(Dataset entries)
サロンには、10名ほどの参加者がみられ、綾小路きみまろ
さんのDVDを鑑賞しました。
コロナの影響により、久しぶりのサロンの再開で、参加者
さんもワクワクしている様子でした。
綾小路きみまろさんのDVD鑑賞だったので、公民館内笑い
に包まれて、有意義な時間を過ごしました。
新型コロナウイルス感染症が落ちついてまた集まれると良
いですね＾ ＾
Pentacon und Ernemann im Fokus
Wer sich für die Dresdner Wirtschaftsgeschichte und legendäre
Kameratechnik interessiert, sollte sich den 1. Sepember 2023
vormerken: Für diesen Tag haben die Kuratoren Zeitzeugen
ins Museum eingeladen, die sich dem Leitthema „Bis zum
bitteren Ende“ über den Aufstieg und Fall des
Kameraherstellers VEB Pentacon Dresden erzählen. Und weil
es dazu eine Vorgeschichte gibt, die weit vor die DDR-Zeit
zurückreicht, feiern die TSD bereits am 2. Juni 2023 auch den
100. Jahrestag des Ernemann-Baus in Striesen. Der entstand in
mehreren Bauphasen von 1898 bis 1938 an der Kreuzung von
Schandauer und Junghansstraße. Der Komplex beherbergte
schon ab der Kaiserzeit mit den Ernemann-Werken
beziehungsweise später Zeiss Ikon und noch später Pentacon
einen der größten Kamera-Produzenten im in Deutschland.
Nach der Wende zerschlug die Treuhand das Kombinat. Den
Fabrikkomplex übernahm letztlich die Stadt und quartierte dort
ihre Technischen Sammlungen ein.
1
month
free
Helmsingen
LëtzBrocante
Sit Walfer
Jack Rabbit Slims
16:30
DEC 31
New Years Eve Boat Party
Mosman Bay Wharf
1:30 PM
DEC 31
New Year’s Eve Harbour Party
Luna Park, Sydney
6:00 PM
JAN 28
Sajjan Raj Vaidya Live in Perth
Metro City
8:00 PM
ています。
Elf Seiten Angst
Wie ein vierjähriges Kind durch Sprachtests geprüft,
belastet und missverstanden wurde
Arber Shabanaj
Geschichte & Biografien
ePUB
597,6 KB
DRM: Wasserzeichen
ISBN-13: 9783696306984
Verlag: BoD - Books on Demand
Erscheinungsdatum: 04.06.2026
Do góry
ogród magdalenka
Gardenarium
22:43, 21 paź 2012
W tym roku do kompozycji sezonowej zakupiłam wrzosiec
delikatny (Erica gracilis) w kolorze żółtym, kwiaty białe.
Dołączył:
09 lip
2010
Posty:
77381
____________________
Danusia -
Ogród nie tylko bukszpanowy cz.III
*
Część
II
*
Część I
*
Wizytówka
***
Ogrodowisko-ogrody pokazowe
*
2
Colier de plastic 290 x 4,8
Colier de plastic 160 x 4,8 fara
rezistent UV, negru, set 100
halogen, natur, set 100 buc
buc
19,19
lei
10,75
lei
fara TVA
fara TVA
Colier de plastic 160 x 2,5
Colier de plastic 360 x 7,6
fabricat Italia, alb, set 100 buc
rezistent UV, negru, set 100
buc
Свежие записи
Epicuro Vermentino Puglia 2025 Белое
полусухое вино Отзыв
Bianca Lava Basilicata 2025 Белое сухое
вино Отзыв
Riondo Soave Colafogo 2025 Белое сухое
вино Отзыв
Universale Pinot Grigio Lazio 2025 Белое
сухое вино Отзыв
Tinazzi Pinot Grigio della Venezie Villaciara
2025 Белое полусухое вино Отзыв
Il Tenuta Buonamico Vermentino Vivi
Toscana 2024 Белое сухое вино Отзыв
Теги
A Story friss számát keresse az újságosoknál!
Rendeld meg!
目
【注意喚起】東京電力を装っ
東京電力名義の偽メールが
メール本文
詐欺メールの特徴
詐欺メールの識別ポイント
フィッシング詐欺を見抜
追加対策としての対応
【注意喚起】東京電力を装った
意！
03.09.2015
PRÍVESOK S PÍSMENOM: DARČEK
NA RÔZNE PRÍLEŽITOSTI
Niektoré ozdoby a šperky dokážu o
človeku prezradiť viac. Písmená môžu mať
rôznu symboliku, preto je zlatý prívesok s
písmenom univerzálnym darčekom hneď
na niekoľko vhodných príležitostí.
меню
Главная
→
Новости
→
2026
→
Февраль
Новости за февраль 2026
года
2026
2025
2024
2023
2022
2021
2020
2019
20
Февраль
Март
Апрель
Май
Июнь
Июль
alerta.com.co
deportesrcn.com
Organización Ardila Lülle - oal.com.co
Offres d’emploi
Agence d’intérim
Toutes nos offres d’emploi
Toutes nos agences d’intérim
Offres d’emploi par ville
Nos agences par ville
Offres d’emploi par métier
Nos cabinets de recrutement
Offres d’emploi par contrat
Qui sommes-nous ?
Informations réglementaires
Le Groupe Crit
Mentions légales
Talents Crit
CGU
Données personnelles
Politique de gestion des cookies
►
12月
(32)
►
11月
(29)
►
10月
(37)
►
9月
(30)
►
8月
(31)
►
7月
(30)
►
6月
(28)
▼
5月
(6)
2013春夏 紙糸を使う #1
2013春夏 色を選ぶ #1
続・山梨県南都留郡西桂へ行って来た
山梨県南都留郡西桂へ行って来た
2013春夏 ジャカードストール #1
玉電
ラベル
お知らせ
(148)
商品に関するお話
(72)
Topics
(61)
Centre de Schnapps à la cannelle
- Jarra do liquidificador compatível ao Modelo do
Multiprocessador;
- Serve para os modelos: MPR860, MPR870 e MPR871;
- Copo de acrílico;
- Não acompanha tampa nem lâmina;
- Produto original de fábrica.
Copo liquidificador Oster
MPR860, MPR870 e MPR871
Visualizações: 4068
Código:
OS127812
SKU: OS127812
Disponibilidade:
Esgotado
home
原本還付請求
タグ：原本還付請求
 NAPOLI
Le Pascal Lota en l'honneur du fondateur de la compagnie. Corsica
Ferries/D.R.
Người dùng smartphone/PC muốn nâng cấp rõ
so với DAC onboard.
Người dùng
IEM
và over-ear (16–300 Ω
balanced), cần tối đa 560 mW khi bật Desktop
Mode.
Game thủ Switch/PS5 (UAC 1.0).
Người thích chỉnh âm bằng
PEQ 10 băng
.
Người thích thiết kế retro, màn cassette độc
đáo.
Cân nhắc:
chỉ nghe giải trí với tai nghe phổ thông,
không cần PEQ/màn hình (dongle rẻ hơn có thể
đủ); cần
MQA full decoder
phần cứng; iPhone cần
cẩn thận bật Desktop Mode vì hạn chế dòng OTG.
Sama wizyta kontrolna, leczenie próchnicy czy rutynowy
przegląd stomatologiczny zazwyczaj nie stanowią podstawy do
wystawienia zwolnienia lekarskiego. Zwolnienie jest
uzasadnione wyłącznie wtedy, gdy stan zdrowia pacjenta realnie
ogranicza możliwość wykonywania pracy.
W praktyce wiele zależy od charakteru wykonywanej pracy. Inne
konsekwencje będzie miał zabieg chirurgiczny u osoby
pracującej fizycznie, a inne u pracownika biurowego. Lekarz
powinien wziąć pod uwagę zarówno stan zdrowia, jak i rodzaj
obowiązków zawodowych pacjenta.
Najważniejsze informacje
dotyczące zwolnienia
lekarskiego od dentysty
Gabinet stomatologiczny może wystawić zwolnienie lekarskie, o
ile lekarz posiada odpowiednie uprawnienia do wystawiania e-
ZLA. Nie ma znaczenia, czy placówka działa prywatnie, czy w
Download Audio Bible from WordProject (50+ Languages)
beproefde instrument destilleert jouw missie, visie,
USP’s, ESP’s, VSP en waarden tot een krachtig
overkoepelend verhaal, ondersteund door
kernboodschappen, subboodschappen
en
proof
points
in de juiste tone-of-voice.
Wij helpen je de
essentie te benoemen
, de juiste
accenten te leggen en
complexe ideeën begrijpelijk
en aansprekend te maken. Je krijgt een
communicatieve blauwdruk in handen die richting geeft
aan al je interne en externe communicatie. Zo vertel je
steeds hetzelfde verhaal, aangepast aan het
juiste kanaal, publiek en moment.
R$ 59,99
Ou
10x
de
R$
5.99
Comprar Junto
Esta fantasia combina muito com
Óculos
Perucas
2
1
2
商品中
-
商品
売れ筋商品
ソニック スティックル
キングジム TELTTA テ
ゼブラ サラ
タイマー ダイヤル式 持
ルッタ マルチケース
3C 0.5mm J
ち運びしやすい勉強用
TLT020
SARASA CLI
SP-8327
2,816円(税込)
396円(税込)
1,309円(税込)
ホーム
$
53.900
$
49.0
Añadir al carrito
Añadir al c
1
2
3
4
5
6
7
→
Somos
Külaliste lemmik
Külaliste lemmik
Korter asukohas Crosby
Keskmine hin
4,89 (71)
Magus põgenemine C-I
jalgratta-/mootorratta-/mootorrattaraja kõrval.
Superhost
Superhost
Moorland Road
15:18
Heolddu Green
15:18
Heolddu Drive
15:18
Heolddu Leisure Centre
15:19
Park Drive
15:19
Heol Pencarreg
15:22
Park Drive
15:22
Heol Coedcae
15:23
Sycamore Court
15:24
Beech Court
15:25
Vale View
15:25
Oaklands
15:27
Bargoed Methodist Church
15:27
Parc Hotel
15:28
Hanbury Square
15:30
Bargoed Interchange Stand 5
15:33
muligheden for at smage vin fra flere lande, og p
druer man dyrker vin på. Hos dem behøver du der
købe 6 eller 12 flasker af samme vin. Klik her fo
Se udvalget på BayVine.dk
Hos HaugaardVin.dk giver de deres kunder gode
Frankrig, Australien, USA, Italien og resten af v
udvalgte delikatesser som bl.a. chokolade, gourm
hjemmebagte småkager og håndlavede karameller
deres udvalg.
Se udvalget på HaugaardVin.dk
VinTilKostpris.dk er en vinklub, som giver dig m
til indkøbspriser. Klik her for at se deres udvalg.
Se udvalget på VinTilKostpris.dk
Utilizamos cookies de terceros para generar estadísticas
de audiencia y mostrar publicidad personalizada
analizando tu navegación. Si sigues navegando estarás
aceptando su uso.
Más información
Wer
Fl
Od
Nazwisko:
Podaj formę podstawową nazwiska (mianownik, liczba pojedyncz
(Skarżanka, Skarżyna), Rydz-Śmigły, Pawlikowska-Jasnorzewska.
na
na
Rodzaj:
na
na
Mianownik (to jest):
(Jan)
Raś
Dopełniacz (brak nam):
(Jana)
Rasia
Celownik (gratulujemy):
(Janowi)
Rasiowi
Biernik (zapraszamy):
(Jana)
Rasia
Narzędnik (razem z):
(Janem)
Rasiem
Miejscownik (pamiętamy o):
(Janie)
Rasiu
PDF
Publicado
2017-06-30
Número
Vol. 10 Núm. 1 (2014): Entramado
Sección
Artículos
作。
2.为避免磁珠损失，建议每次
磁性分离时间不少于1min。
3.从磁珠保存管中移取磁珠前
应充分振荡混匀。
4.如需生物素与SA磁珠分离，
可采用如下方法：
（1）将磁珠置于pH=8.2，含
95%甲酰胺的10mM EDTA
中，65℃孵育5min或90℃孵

- [WHAT TO DO]: What the task asks for is a word-for-word repeat of the lines above, from the first through the one containing "Colier de plastic 290 x 4,8".

- [SOLUTION FOR THIS EXERCISE]:
サロンには、10名ほどの参加者がみられ、綾小路きみまろ
さんのDVDを鑑賞しました。
コロナの影響により、久しぶりのサロンの再開で、参加者
さんもワクワクしている様子でした。
綾小路きみまろさんのDVD鑑賞だったので、公民館内笑い
に包まれて、有意義な時間を過ごしました。
新型コロナウイルス感染症が落ちついてまた集まれると良
いですね＾ ＾
Pentacon und Ernemann im Fokus
Wer sich für die Dresdner Wirtschaftsgeschichte und legendäre
Kameratechnik interessiert, sollte sich den 1. Sepember 2023
vormerken: Für diesen Tag haben die Kuratoren Zeitzeugen
ins Museum eingeladen, die sich dem Leitthema „Bis zum
bitteren Ende“ über den Aufstieg und Fall des
Kameraherstellers VEB Pentacon Dresden erzählen. Und weil
es dazu eine Vorgeschichte gibt, die weit vor die DDR-Zeit
zurückreicht, feiern die TSD bereits am 2. Juni 2023 auch den
100. Jahrestag des Ernemann-Baus in Striesen. Der entstand in
mehreren Bauphasen von 1898 bis 1938 an der Kreuzung von
Schandauer und Junghansstraße. Der Komplex beherbergte
schon ab der Kaiserzeit mit den Ernemann-Werken
beziehungsweise später Zeiss Ikon und noch später Pentacon
einen der größten Kamera-Produzenten im in Deutschland.
Nach der Wende zerschlug die Treuhand das Kombinat. Den
Fabrikkomplex übernahm letztlich die Stadt und quartierte dort
ihre Technischen Sammlungen ein.
1
month
free
Helmsingen
LëtzBrocante
Sit Walfer
Jack Rabbit Slims
16:30
DEC 31
New Years Eve Boat Party
Mosman Bay Wharf
1:30 PM
DEC 31
New Year’s Eve Harbour Party
Luna Park, Sydney
6:00 PM
JAN 28
Sajjan Raj Vaidya Live in Perth
Metro City
8:00 PM
ています。
Elf Seiten Angst
Wie ein vierjähriges Kind durch Sprachtests geprüft,
belastet und missverstanden wurde
Arber Shabanaj
Geschichte & Biografien
ePUB
597,6 KB
DRM: Wasserzeichen
ISBN-13: 9783696306984
Verlag: BoD - Books on Demand
Erscheinungsdatum: 04.06.2026
Do góry
ogród magdalenka
Gardenarium
22:43, 21 paź 2012
W tym roku do kompozycji sezonowej zakupiłam wrzosiec
delikatny (Erica gracilis) w kolorze żółtym, kwiaty białe.
Dołączył:
09 lip
2010
Posty:
77381
____________________
Danusia -
Ogród nie tylko bukszpanowy cz.III
*
Część
II
*
Część I
*
Wizytówka
***
Ogrodowisko-ogrody pokazowe
*
2
Colier de plastic 290 x 4,8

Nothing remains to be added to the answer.